The nation’s central bank will lend ABLV 97.5 million euros ($121 million) against collateral of “safe, highly liquid” securities after a request from the lender, the central bank said in an emailed statement. It had bought Latvian government bonds from ABLV to help with liquidity. ABLV has about 1.6 billion euros of bonds in its portfolio. Board Chairman Ernests Bernis said earlier that the bank had been facing “certain technical difficulties” in selling some of the securities, while adding the bank’s liquidity and capital adequacy were “on a good level.”
Nasdaq’s Riga bourse, where ABLV’s bonds are traded, decided to suspend the bank’s membership, canceling all active orders, it said in a statement on Monday. Last week, VISA Inc. restricted service for more than 9,000 of the bank’s clients.

MOLDOVAN FRAUD
Latvian regulators have been cracking down on illicit banking activity, handing out record fines, including to ABLV itself, and tightening rules on foreign cash after a string of money laundering allegations relating to Russia, Moldova and other
ex-communist nations.
The Baltic country of 2 million people has seen foreign cash held on deposit fall by more than a third since the end of 2015 because of
the tighter rules.
The regulator fined three banks for handling some of the $1 billion proceeds of a Moldovan fraud in 2014, equivalent to about an eighth of that nation’s economic output.

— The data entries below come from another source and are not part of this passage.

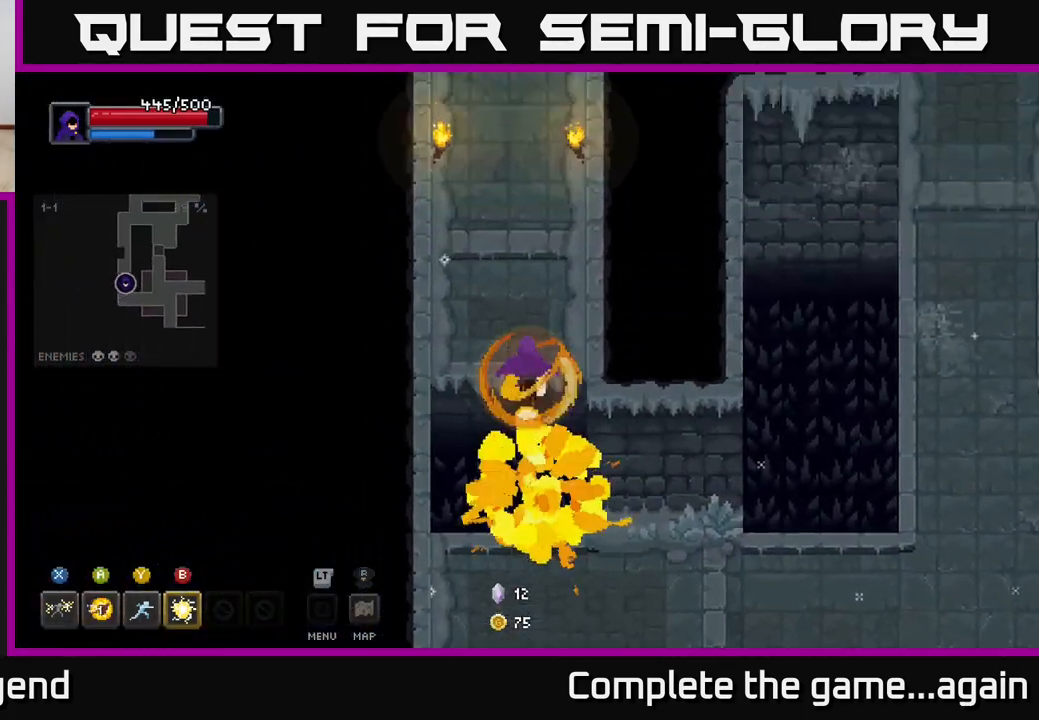
{"buttons": [], "left_stick": "down", "right_stick": "center", "events": [[100, "A", "up"], [400, "left_stick", "down"]]}
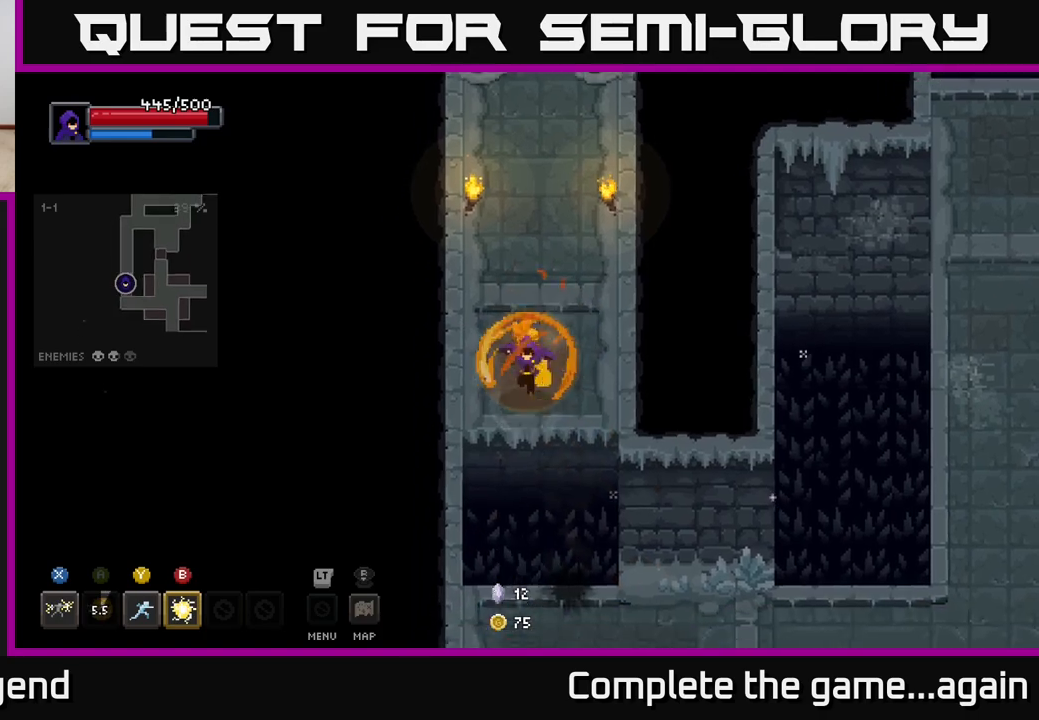
{"buttons": [], "left_stick": "down-right", "right_stick": "center", "events": [[217, "A", "down"], [400, "left_stick", "down-right"], [417, "A", "up"]]}
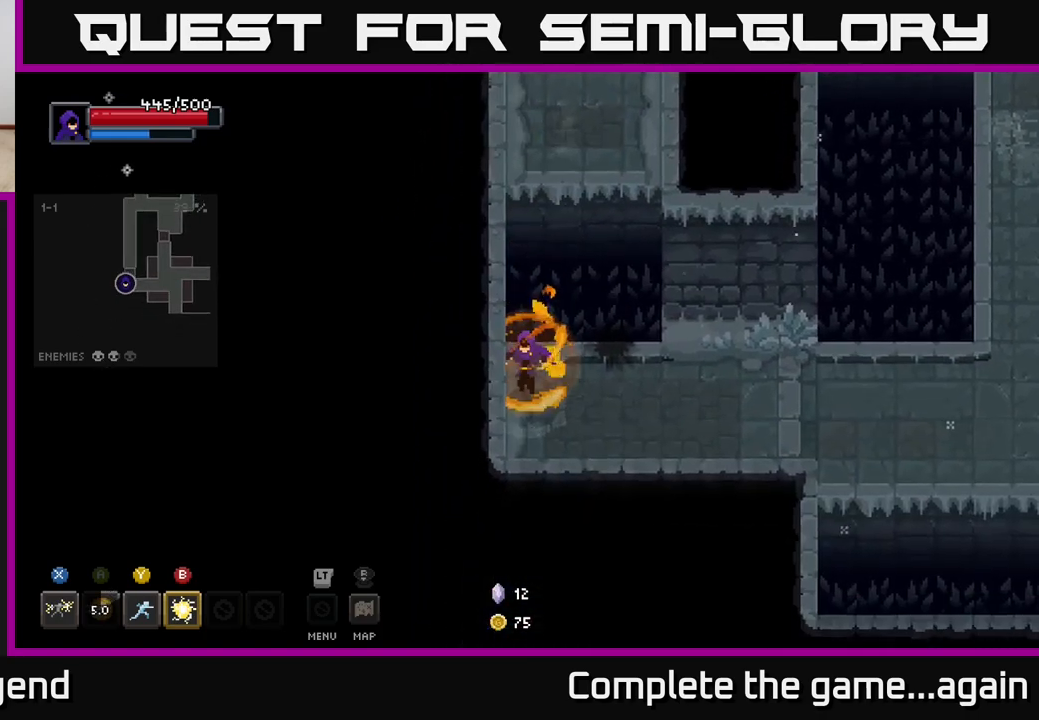
{"buttons": [], "left_stick": "right", "right_stick": "center", "events": [[167, "left_stick", "right"]]}
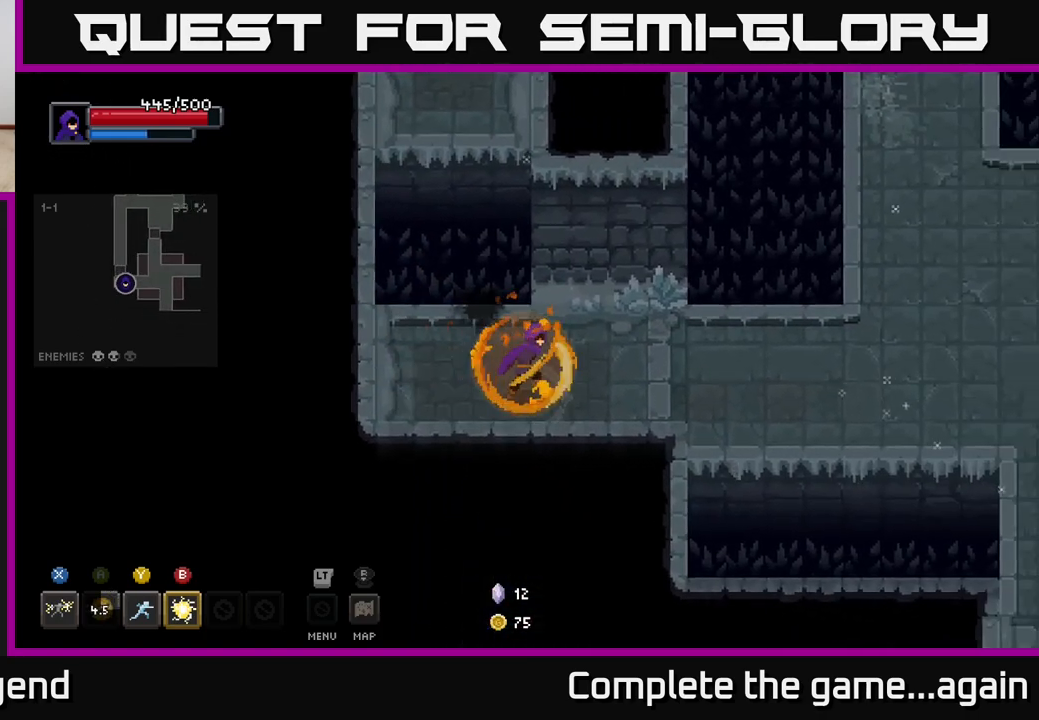
{"buttons": [], "left_stick": "right", "right_stick": "center", "events": []}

Five Latvian banks agreed last year to fines for failing to perform adequate due diligence and gather sufficient information on transactions and beneficiaries in deals linked to North Korea.
There have already been casualties in the banking system. Trasta Komercbanka AS, implicated in a scheme involving as much as $20 billion of illicit transfers from Russia, was shut down in March 2016, though it denied wrongdoing.